Three WWF officials kidnapped in India 'released'

By Subir Bhaumik
BBC News, Kokrajhar, Assam

  • Published

Indian police say that three female wildlife officials who were abducted in the north-eastern state of Assam have been released.

But they say that a ransom demand of 20m rupees ($442,184) has been made for three male officials who were kidnapped with them.

Gunmen seized the officials from the WWF, the global environment campaign, in Manas national park on Sunday.

A search was conducted by security forces, who initially could not say which militant group was responsible.

But now a newly-formed Bodo militant group, called Oornai, says it carried out the kidnappings.

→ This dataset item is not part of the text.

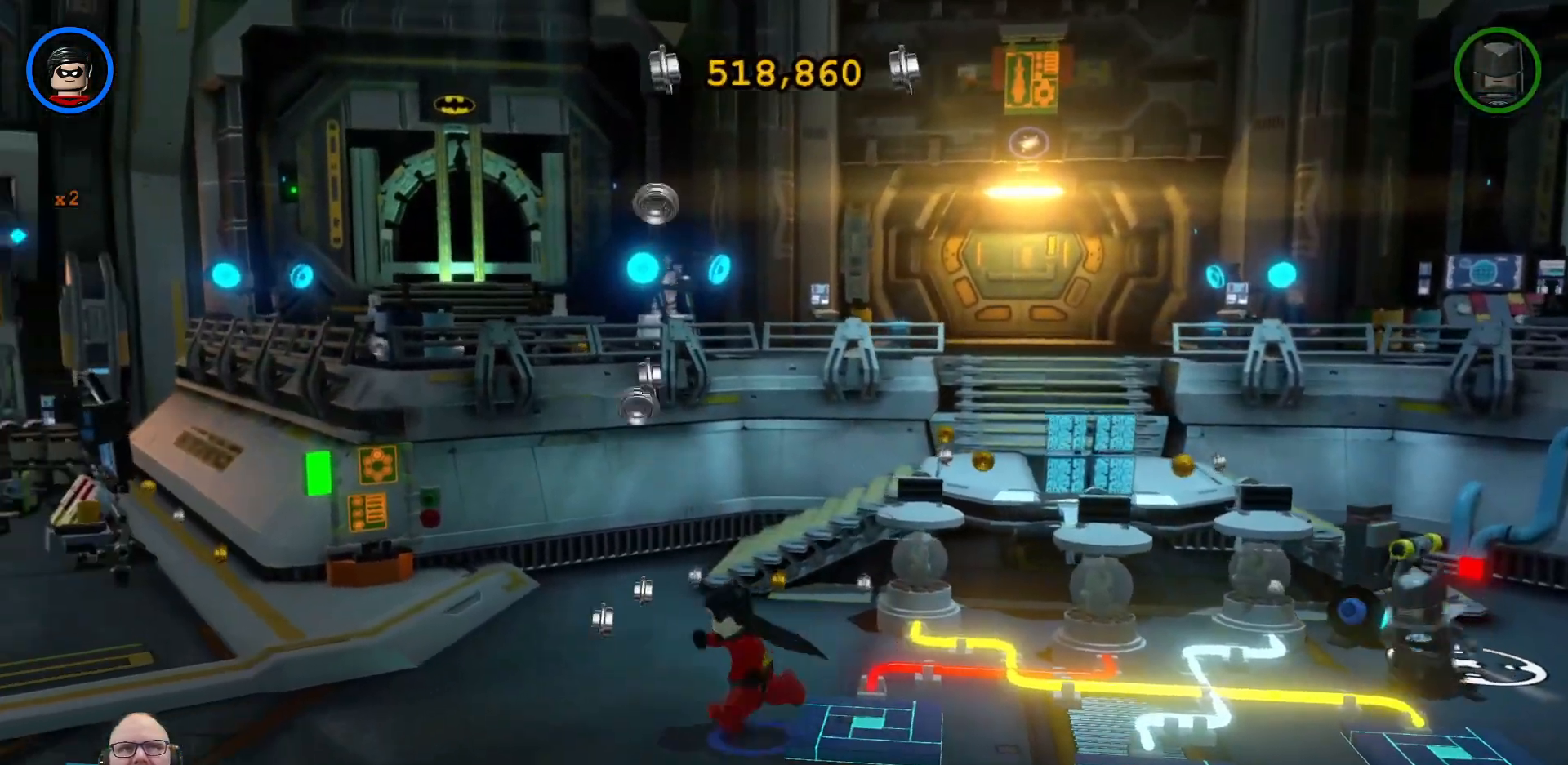
{"buttons": [], "left_stick": "left", "events": [[333, "left_stick", "left"]]}
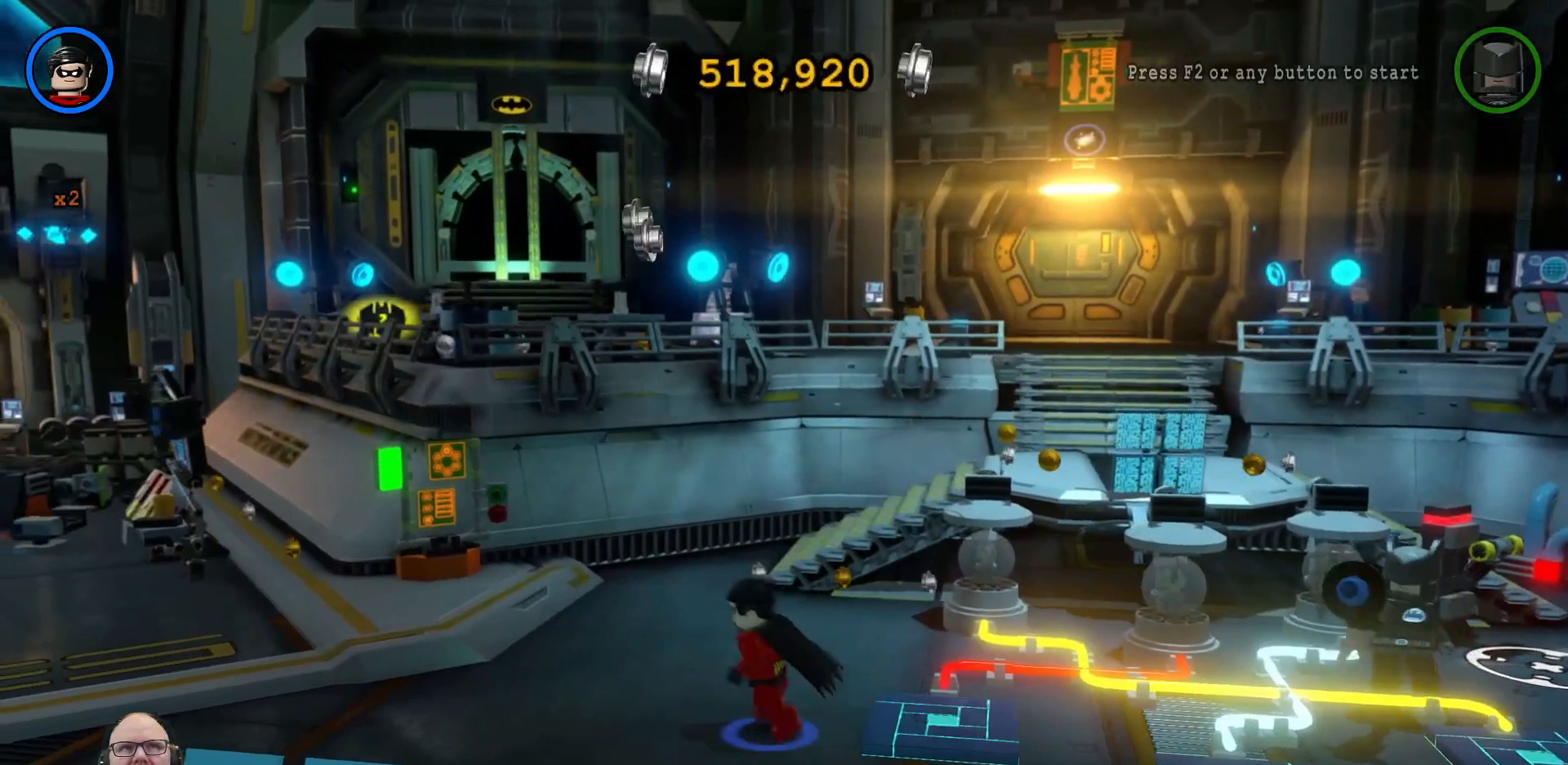
{"buttons": [], "left_stick": "left", "events": []}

The six were working on a WWF-India survey on the tiger population in the national park.

A WWF-India official said that all were from India's north-eastern states.

They were working in collaboration with a local NGO. Two members of the NGO were abducted, too, but were later released.

The Ultapani range, where the abductions took place, lies in the western part of the Manas Tiger Reserve close to the densely forested, mountainous border with Bhutan.

Bhutanese authorities were asked to help trace the kidnapped officials, an Assam government official said.

The abductions - carried out by a group of masked militants - came within a few hours of a decision by Bodo tribal groups to renew their campaign for a separate state.

Manas is home to 22 of India's 41 endangered wildlife species, including rare wild pigs, birds and one-horned rhinos.

There are an estimated 70 tigers in the park.